The condition of Moshe Shapira, the most seriously injured among the five Cabinet ministers wounded in Tuesday’s Knesset bombing, showed a marked improvement today. He exchanged notes with a neighboring patient in Hadassah Hospital. Prime Minister David Ben Gurion, who also was reported recovering steadily from splinter wounds in the hand and who was expected to leave the hospital Saturday.
The Minister of Religious Affairs was permitted visitors today for the first time. One of them was Sephardic Chief Rabbi Yitzhak Nissim. Mr. Shapira told the Chief Rabbi he had been deeply moved by reports of the prayers recited in his behalf in synagogues in Israel and in the United States.
Mrs. Golda Meir, Israel’s Foreign Minister, limping slightly but smiling, was released from the hospital this morning after treatment for leg wounds. She told reporters she expected to attend tonight’s gala dinner at the King David Hotel here for the 100-man United Jewish Appeal study mission.

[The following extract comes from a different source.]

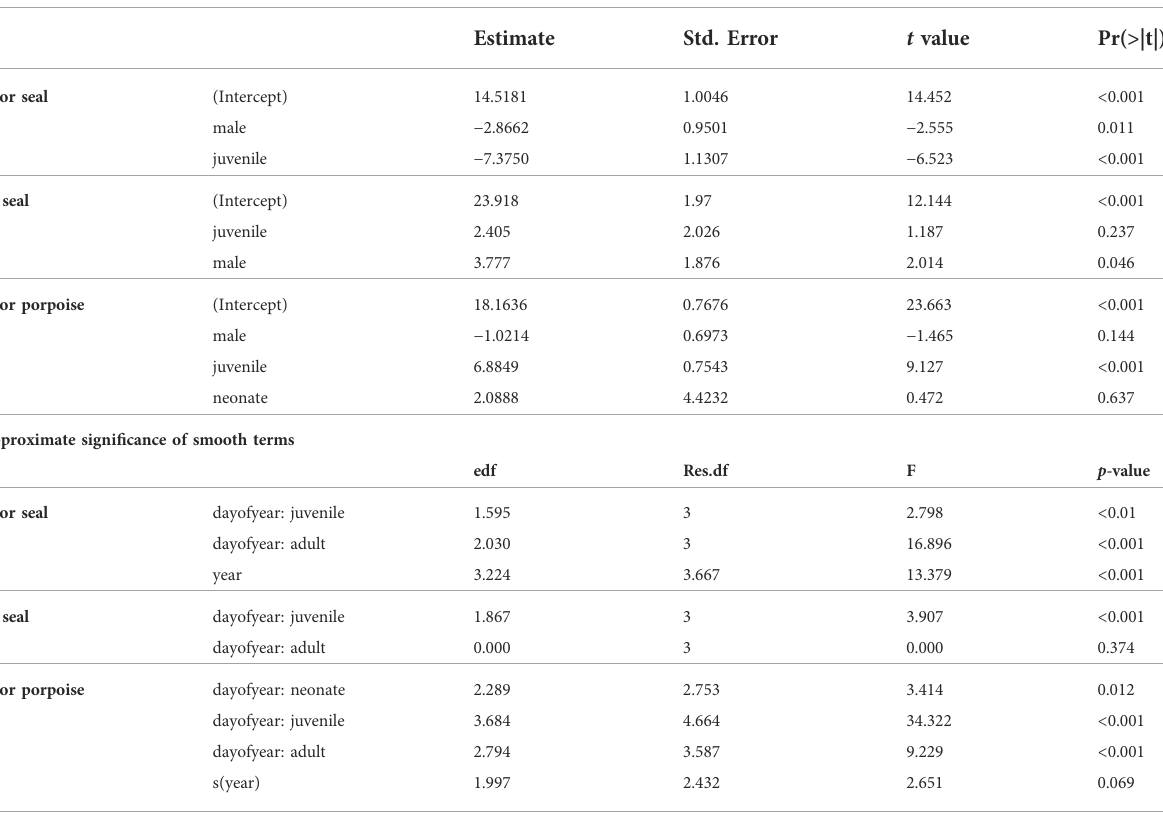
TABLE 3 GAMs of blubber thickness as related to day of the year conditional on 1) harbor seals — age group juveniles (present and previous years offspring),adultsandthedevelopmentoverthestudyperiod;2)greyseals-agegroupjuveniles(presentandpreviousyearsoffspring)andadults; 3) harbor porpoises -age group neonates,juvenilesand adults. Moreover, the parametric terms ofsex and age group, showing the signi fi cant effects of the fi xed effects, are given (estimates, SE, t -values, and p -values); as well as the approximate signi fi cance of the smooth terms (the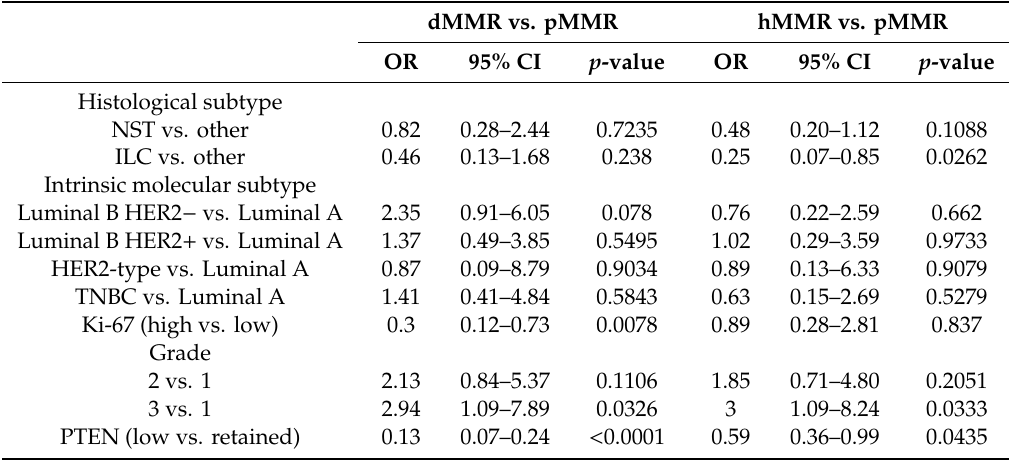
Table 5. Multivariable analysis showing the association of selected clinicopathologic characteristics and PTEN expression with MMR status. NST, invasive carcinoma of no special type (ductal); ILC, invasive lobular carcinoma; TNBC, triple-negative breast cancer; OR, odds ratio; CI, confidence interval; dMMR, mismatch repair-deficient; pMMR, mismatch repair proficient; hMMR, mismatch repair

Moshe Carmel, the Minister of Transport, who suffered a broken arm when the hand grenade exploded near the Minister’s table in the Knesset during a foreign policy debate, may be able to leave the hospital in a week or so, hospital authorities said.
Moshe Douek, the 25-year-old grenade thrower, was arraigned in magistrate’s court this morning and entered a plea of guilty to charges of attempted murder. Magistrate Yaacov Bazak ignored a plea from Douek, an immigrant from Iraq who has a record of treatment for mental illness, that “there is no need to keep me behind closed doors in order to carry on a trial,” and granted a police request for a 15-day detention.
An official police communique tonight stated that no evidence had been found that Douek had any accomplices or that his wholesale assassination attempt had any motive except personal ones due to his mental condition. Inquiry established that the hand grenade he used and two others found at his home had been stolen from the army.